§ **Exercise details**: What you give back must match the records below word for word.
========
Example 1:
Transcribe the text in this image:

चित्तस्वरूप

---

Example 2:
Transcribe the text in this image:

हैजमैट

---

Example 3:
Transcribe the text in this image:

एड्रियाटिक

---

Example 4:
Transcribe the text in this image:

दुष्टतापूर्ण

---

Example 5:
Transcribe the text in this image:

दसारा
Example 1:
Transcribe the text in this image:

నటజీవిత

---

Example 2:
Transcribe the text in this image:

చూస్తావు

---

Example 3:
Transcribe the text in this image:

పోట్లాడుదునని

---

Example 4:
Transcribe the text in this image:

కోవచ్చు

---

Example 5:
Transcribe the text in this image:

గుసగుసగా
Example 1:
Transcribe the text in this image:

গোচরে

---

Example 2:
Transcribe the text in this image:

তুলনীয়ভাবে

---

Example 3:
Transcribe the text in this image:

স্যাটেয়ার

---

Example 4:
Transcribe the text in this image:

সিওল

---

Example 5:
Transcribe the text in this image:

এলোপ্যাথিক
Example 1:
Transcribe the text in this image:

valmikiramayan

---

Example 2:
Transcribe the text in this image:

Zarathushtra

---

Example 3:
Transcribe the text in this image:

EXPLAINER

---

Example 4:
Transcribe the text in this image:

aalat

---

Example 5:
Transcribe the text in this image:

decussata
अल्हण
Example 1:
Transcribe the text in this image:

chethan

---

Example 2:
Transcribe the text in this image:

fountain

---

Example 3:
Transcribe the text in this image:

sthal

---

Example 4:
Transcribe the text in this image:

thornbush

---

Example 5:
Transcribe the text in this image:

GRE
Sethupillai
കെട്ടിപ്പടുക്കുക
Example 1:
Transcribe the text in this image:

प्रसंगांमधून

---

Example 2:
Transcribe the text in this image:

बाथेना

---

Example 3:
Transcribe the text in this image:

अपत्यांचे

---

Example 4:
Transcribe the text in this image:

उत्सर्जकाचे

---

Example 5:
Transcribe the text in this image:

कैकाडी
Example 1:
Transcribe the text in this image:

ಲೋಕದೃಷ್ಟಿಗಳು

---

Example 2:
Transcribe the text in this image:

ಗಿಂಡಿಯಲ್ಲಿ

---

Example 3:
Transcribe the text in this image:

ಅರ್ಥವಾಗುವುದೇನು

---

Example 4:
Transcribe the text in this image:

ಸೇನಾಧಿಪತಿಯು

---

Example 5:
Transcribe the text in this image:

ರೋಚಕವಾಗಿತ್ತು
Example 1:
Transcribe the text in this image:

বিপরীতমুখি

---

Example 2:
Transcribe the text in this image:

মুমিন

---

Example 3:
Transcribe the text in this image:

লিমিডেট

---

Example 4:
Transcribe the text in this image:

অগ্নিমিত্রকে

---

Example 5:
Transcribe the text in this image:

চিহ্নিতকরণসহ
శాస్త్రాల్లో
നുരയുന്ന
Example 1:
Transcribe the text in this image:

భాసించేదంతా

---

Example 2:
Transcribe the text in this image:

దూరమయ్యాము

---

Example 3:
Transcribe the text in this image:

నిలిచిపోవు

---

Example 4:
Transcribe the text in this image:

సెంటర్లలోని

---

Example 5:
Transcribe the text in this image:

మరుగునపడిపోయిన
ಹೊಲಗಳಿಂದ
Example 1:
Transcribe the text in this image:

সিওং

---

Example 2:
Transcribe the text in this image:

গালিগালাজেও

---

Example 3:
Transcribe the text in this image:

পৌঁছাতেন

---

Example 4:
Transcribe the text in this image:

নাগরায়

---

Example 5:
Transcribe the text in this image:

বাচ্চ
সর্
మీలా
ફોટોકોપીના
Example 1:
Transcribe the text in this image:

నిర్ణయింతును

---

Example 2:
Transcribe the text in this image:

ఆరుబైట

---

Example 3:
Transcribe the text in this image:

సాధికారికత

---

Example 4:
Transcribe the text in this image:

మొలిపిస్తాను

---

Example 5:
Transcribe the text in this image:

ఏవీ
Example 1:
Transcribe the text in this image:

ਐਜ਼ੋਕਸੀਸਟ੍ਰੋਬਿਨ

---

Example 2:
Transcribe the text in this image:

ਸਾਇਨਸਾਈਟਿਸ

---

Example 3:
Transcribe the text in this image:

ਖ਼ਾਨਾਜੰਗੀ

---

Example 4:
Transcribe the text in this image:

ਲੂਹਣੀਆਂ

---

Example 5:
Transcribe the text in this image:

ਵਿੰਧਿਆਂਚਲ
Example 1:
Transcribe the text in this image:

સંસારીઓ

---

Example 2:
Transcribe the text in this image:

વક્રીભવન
========
§ **Solution**:
Example 1:
Transcribe the text in this image:

चित्तस्वरूप

---

Example 2:
Transcribe the text in this image:

हैजमैट

---

Example 3:
Transcribe the text in this image:

एड्रियाटिक

---

Example 4:
Transcribe the text in this image:

दुष्टतापूर्ण

---

Example 5:
Transcribe the text in this image:

दसारा
Example 1:
Transcribe the text in this image:

నటజీవిత

---

Example 2:
Transcribe the text in this image:

చూస్తావు

---

Example 3:
Transcribe the text in this image:

పోట్లాడుదునని

---

Example 4:
Transcribe the text in this image:

కోవచ్చు

---

Example 5:
Transcribe the text in this image:

గుసగుసగా
Example 1:
Transcribe the text in this image:

গোচরে

---

Example 2:
Transcribe the text in this image:

তুলনীয়ভাবে

---

Example 3:
Transcribe the text in this image:

স্যাটেয়ার

---

Example 4:
Transcribe the text in this image:

সিওল

---

Example 5:
Transcribe the text in this image:

এলোপ্যাথিক
Example 1:
Transcribe the text in this image:

valmikiramayan

---

Example 2:
Transcribe the text in this image:

Zarathushtra

---

Example 3:
Transcribe the text in this image:

EXPLAINER

---

Example 4:
Transcribe the text in this image:

aalat

---

Example 5:
Transcribe the text in this image:

decussata
अल्हण
Example 1:
Transcribe the text in this image:

chethan

---

Example 2:
Transcribe the text in this image:

fountain

---

Example 3:
Transcribe the text in this image:

sthal

---

Example 4:
Transcribe the text in this image:

thornbush

---

Example 5:
Transcribe the text in this image:

GRE
Sethupillai
കെട്ടിപ്പടുക്കുക
Example 1:
Transcribe the text in this image:

प्रसंगांमधून

---

Example 2:
Transcribe the text in this image:

बाथेना

---

Example 3:
Transcribe the text in this image:

अपत्यांचे

---

Example 4:
Transcribe the text in this image:

उत्सर्जकाचे

---

Example 5:
Transcribe the text in this image:

कैकाडी
Example 1:
Transcribe the text in this image:

ಲೋಕದೃಷ್ಟಿಗಳು

---

Example 2:
Transcribe the text in this image:

ಗಿಂಡಿಯಲ್ಲಿ

---

Example 3:
Transcribe the text in this image:

ಅರ್ಥವಾಗುವುದೇನು

---

Example 4:
Transcribe the text in this image:

ಸೇನಾಧಿಪತಿಯು

---

Example 5:
Transcribe the text in this image:

ರೋಚಕವಾಗಿತ್ತು
Example 1:
Transcribe the text in this image:

বিপরীতমুখি

---

Example 2:
Transcribe the text in this image:

মুমিন

---

Example 3:
Transcribe the text in this image:

লিমিডেট

---

Example 4:
Transcribe the text in this image:

অগ্নিমিত্রকে

---

Example 5:
Transcribe the text in this image:

চিহ্নিতকরণসহ
శాస్త్రాల్లో
നുരയുന്ന
Example 1:
Transcribe the text in this image:

భాసించేదంతా

---

Example 2:
Transcribe the text in this image:

దూరమయ్యాము

---

Example 3:
Transcribe the text in this image:

నిలిచిపోవు

---

Example 4:
Transcribe the text in this image:

సెంటర్లలోని

---

Example 5:
Transcribe the text in this image:

మరుగునపడిపోయిన
ಹೊಲಗಳಿಂದ
Example 1:
Transcribe the text in this image:

সিওং

---

Example 2:
Transcribe the text in this image:

গালিগালাজেও

---

Example 3:
Transcribe the text in this image:

পৌঁছাতেন

---

Example 4:
Transcribe the text in this image:

নাগরায়

---

Example 5:
Transcribe the text in this image:

বাচ্চ
সর্
మీలా
ફોટોકોપીના
Example 1:
Transcribe the text in this image:

నిర్ణయింతును

---

Example 2:
Transcribe the text in this image:

ఆరుబైట

---

Example 3:
Transcribe the text in this image:

సాధికారికత

---

Example 4:
Transcribe the text in this image:

మొలిపిస్తాను

---

Example 5:
Transcribe the text in this image:

ఏవీ
Example 1:
Transcribe the text in this image:

ਐਜ਼ੋਕਸੀਸਟ੍ਰੋਬਿਨ

---

Example 2:
Transcribe the text in this image:

ਸਾਇਨਸਾਈਟਿਸ

---

Example 3:
Transcribe the text in this image:

ਖ਼ਾਨਾਜੰਗੀ

---

Example 4:
Transcribe the text in this image:

ਲੂਹਣੀਆਂ

---

Example 5:
Transcribe the text in this image:

ਵਿੰਧਿਆਂਚਲ
Example 1:
Transcribe the text in this image:

સંસારીઓ

---

Example 2:
Transcribe the text in this image:

વક્રીભવન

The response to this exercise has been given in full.